[Page-level text extractions]

* * * * * * * * *

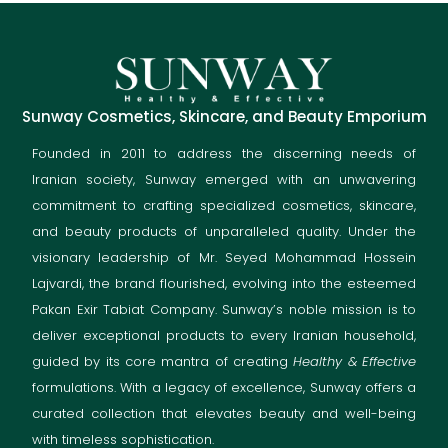
Sunway Cosmetics, Skincare, and Beauty Emporium
Founded in 2011 to address the discerning needs of
Iranian society, Sunway emerged with an unwavering
commitment to crafting specialized cosmetics, skincare,
and beauty products of unparalleled quality. Under the
visionary leadership of Mr. Seyed Mohammad Hossein
Lajvardi, the brand flourished, evolving into the esteemed
Pakan Exir Tabiat Company. Sunway’s noble mission is to
deliver exceptional products to every Iranian household,
guided by its core mantra of creating
Healthy & Effective
formulations. With a legacy of excellence, Sunway offers a
curated collection that elevates beauty and well-being
with timeless sophistication.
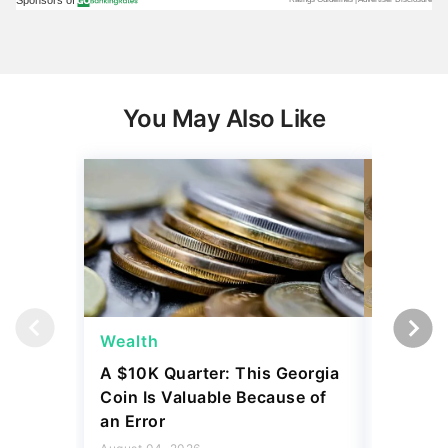
You May Also Like
Wealth
Wealth
A $10K Quarter: This Georgia
4 Rare C
Coin Is Valuable Because of
That On
an Error
About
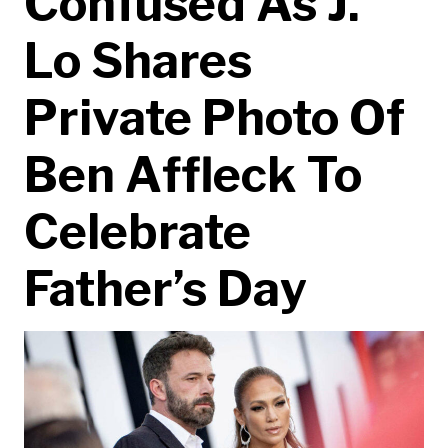
Confused As J.
Lo Shares
Private Photo Of
Ben Affleck To
Celebrate
Father’s Day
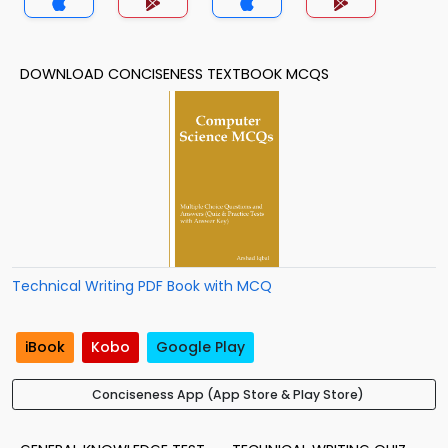
DOWNLOAD CONCISENESS TEXTBOOK MCQS
Technical Writing PDF Book with MCQ
iBook
Kobo
Google Play
Conciseness App (App Store & Play Store)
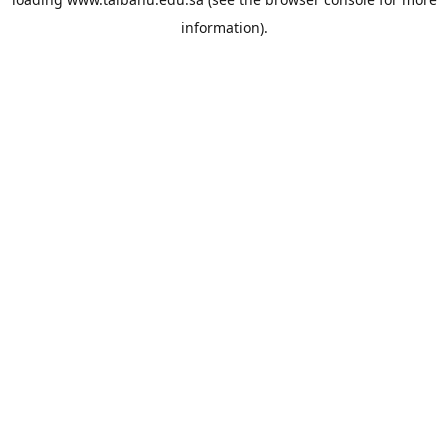
information).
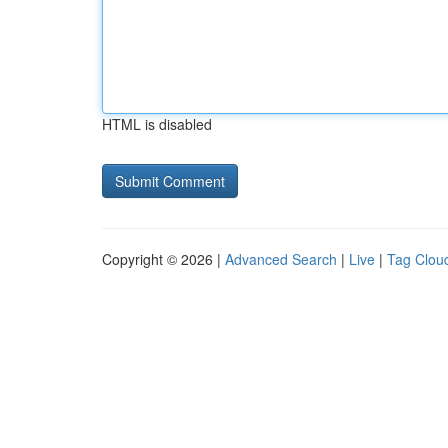
HTML is disabled
Copyright © 2026 |
Advanced Search
|
Live
|
Tag Clou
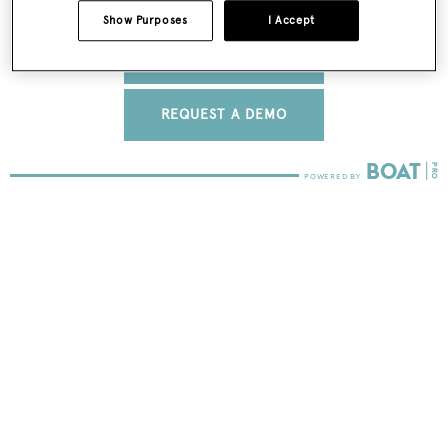
Show Purposes
I Accept
FIND OUT MORE
REQUEST A DEMO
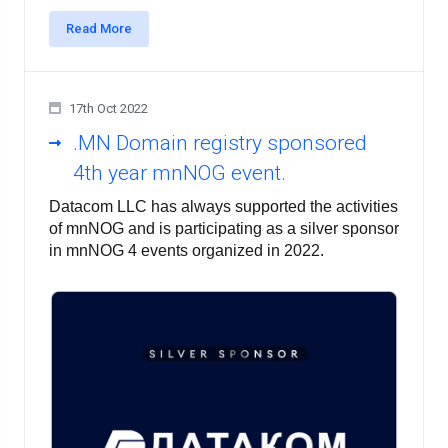
Read More
17th Oct 2022
.MN Domain registry sponsored
4th year mnNOG event.
Datacom LLC has always supported the activities 
of mnNOG and is participating as a silver sponsor 
in mnNOG 4 events organized in 2022.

* * * * * * * * *

● Try it: Please write out every text line from all the entries above, character for character, and leave the pictures out.

● Expected output:
Sunway Cosmetics, Skincare, and Beauty Emporium
Founded in 2011 to address the discerning needs of
Iranian society, Sunway emerged with an unwavering
commitment to crafting specialized cosmetics, skincare,
and beauty products of unparalleled quality. Under the
visionary leadership of Mr. Seyed Mohammad Hossein
Lajvardi, the brand flourished, evolving into the esteemed
Pakan Exir Tabiat Company. Sunway’s noble mission is to
deliver exceptional products to every Iranian household,
guided by its core mantra of creating
Healthy & Effective
formulations. With a legacy of excellence, Sunway offers a
curated collection that elevates beauty and well-being
with timeless sophistication.
You May Also Like
Wealth
Wealth
A $10K Quarter: This Georgia
4 Rare C
Coin Is Valuable Because of
That On
an Error
About
Confused As J.
Lo Shares
Private Photo Of
Ben Affleck To
Celebrate
Father’s Day
DOWNLOAD CONCISENESS TEXTBOOK MCQS
Technical Writing PDF Book with MCQ
iBook
Kobo
Google Play
Conciseness App (App Store & Play Store)
information).
HTML is disabled
Copyright © 2026 |
Advanced Search
|
Live
|
Tag Clou
Show Purposes
I Accept
FIND OUT MORE
REQUEST A DEMO
Read More
17th Oct 2022
.MN Domain registry sponsored
4th year mnNOG event.
Datacom LLC has always supported the activities 
of mnNOG and is participating as a silver sponsor 
in mnNOG 4 events organized in 2022.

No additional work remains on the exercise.